Walks to do in Putaruru
Te Waihou Walkway
Time: 1 hr 30 min one way
It was a journeying place of King Te Wherowhero Tawhiao, the second Maori King of New Zealand, as it provided him with his main travelling route. The river gave him food and the flax was used for many purposes. Also, Kahupeka, a Tainui tupuna, set off with her son shortly after her husband's death to wander around the Central North Island. On her travels, the Upper Waihou River was one of the main rivers that she and her son crossed while travelling from Pirongia to Te Aroha, and again from Te Aroha to Whakamaru.
Moving on to later years, the Edmeades family settled and began to farm the land along the Upper Waihou River in 1938. At this stage the river area was heavily covered with fern and ti tree, which was eventually cleared. During these early days, war trenches were dug along the Upper Waihou River as a result of the war scare, but were covered in without ever being used.
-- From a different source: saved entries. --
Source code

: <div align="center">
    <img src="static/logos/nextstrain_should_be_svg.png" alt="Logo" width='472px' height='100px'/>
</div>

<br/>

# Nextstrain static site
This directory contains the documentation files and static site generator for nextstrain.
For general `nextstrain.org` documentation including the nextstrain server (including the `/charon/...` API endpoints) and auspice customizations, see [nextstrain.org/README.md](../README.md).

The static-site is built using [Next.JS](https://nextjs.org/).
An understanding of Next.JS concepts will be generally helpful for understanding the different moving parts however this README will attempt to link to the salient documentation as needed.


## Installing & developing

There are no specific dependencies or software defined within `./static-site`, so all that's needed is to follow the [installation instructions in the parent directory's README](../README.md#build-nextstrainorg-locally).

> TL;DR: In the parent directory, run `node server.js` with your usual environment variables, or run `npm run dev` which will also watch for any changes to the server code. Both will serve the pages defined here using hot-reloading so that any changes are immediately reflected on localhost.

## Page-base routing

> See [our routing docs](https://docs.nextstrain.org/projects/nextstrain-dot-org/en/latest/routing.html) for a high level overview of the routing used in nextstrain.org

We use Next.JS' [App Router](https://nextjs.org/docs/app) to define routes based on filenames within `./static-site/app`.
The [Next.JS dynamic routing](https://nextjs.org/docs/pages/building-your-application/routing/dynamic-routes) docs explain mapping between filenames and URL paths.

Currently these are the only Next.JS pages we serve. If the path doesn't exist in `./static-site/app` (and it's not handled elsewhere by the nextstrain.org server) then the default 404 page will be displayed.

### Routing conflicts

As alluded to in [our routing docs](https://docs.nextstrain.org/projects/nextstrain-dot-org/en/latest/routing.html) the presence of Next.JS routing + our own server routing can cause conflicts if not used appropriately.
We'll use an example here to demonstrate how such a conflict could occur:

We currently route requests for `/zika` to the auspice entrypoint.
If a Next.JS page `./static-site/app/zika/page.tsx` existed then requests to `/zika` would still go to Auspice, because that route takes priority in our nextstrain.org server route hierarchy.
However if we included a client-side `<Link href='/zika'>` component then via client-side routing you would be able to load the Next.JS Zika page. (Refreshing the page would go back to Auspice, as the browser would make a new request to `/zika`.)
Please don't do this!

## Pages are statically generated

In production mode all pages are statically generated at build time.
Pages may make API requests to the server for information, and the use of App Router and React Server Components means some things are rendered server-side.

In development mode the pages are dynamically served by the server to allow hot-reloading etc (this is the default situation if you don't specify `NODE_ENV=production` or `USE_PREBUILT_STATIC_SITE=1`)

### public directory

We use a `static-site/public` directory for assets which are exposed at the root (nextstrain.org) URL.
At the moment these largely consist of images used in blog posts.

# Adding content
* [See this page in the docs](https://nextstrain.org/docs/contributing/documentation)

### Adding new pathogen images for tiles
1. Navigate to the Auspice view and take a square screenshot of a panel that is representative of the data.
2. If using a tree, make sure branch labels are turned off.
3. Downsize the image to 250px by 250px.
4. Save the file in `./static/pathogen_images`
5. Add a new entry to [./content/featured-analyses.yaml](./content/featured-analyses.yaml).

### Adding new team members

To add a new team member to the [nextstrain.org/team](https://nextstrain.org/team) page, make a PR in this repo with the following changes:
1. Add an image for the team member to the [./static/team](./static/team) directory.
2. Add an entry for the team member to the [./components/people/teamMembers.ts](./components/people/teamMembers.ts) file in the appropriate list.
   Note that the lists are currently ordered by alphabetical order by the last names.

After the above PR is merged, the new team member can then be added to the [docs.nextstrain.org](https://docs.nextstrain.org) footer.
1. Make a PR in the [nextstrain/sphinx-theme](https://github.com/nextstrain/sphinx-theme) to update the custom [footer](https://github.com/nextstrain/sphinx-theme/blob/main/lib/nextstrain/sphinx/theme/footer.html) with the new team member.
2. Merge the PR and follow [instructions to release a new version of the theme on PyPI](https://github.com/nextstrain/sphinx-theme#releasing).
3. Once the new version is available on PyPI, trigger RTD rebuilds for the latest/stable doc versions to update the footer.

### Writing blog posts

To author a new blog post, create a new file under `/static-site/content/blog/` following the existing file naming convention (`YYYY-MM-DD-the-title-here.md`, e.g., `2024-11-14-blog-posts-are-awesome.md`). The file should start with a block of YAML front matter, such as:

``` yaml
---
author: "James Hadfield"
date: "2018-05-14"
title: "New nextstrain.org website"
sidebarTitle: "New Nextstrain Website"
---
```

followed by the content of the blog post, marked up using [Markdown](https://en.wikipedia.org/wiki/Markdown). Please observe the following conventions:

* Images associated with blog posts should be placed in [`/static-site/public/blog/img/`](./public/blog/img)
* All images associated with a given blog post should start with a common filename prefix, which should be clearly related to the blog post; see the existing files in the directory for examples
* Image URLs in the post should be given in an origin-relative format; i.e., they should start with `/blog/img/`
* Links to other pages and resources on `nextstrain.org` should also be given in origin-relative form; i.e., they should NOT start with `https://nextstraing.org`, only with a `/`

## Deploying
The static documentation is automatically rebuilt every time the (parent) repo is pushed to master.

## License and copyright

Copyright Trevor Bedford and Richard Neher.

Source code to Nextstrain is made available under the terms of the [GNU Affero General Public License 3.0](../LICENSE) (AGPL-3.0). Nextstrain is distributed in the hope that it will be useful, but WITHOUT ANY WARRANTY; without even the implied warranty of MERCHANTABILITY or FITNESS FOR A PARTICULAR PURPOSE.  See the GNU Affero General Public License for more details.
The Waihou Stream is totally spring fed. Water from the Mamaku Plateau takes anywhere from 50-100 years to reach the Blue Spring. Water flows from the spring at a rate of 42 cubic metres per minute (9240 gallons per minute). The water temperature of the Blue Spring is a constant 11 degrees celsius throughout the year.
The reason for the blue colour (and high visual clarity) of the Waihou River and its spring source is the high optical purity of the water. Pure water is intrinsically blue in hue because it absorbs red light leaving only blue and (some) green light to be transmitted to the observer's eye. Pure natural waters are blue to blue-green in colour because they lack light absorbing constituents and particles. Both particles and light-absorbing matter are efficiently removed during the long settlement time of spring water while in aquifers.
Jim Barnett Reserve
At one time, this land was covered in dense forest as far as the eye could see. Then, in 186 AD, the volcanic crater we now call Lake Taupo erupted violently sending out a wave of superheated air and ash that flattened almost everything in its path. The landscape was left burnt and barren in all but a few sheltered spots.
At Waotu, a low hill diverted the destruction and a narrow strip of bush was left intact. It stood alone in a sea of regenerating tussock and shrubs until the arrival of the Maori people, who named the forest Te Waotu tahi nga rakau. Translated this means: the tall forest that stood by itself.
The area was soon densely populated, at first by Ngati Kahupungapunga and then, from the 16th century, by Ngati Raukawa. However, the things that made Waotu popular for the Maori people - the resources of the forest and the nearness of the mighty Waikato also attracted European settlers. By the end of the 19th century much of the shrub land had been cleared for farms and logging had begun in Waotu bush, as it was now known.
Sadly, about 90% (900ha) of Waotu Bush was gone by the 1920s. Valuable timber trees like totara and rimu were cut down, loaded onto wagons and pulled out by horses or bullocks along purpose-built tramways. Today only fragments remain. The largest of these is made up of the Jim Barnett Reserve and an adjoining block of covenanted land.
The Reserve was purchased from the Barnett family in 1992. It is now managed by a committee with representatives from Forest and Bird, Putaruru Rotary, Putaruru Walking Group, the South Waikato District Council and the Waotu community.
The walking tracks
Two tracks meander through the Jim Barnett Reserve. Both tracks are easy walking with a few short, steep bits. The Main track takes about 30 minutes to walk and the Totara track a further 15 minutes. The Main track is metalled and easy underfoot, while the Totara Track is narrower and rougher, but still negotiable for people of most fitness levels.
An area has been cleared away as a camping site which is equipped with a tap and a toilet.
Waikato River Trails
Providing 103km of cycling and walking trails along New Zealand's longest river, the Mighty Waikato, the trail provides some of New Zealand's most stunning views and spectacular scenery.
Cycle or walk just part of one section or go the distance from Atiamuri to the southern end of Lake Karapiro, taking in five hydro lakes, five hydro dams and a number of small towns and villages.
For further information go to www.waikatorivertrails.co.nz.
Putaruru's Pavement Art Trail
The Mosaic Art Project was started in February 1998 to encourage foot traffic around our town and to link the two distinct CBD areas separated by railway tracks.
Call into the Putaruru I SIte and pick up the Trail map and enjoy following the mosaic trail.
Arapuni Swing Bridge
The famous suspension bridge draws tourists all year round, who enjoy the thrill of walking high above the Waikato River.
The bridge was erected in 1925, is suspended 54 meters above the power station and is 152 meters long and has a slope of 8 meters.
Sanctuary Mountain - Maungatautari
Step through the pest-proof gate into another world.....
Sanctuary Mountain, Maungatautari, is a mainland ecological island located 26kms from Putaruru.
Take a guided tour both during the day or at night, look and listen for native birds as well as other flora and fauna.
For a small fee wander through the Southern Enclosure at your leisure, a great day out for all the family.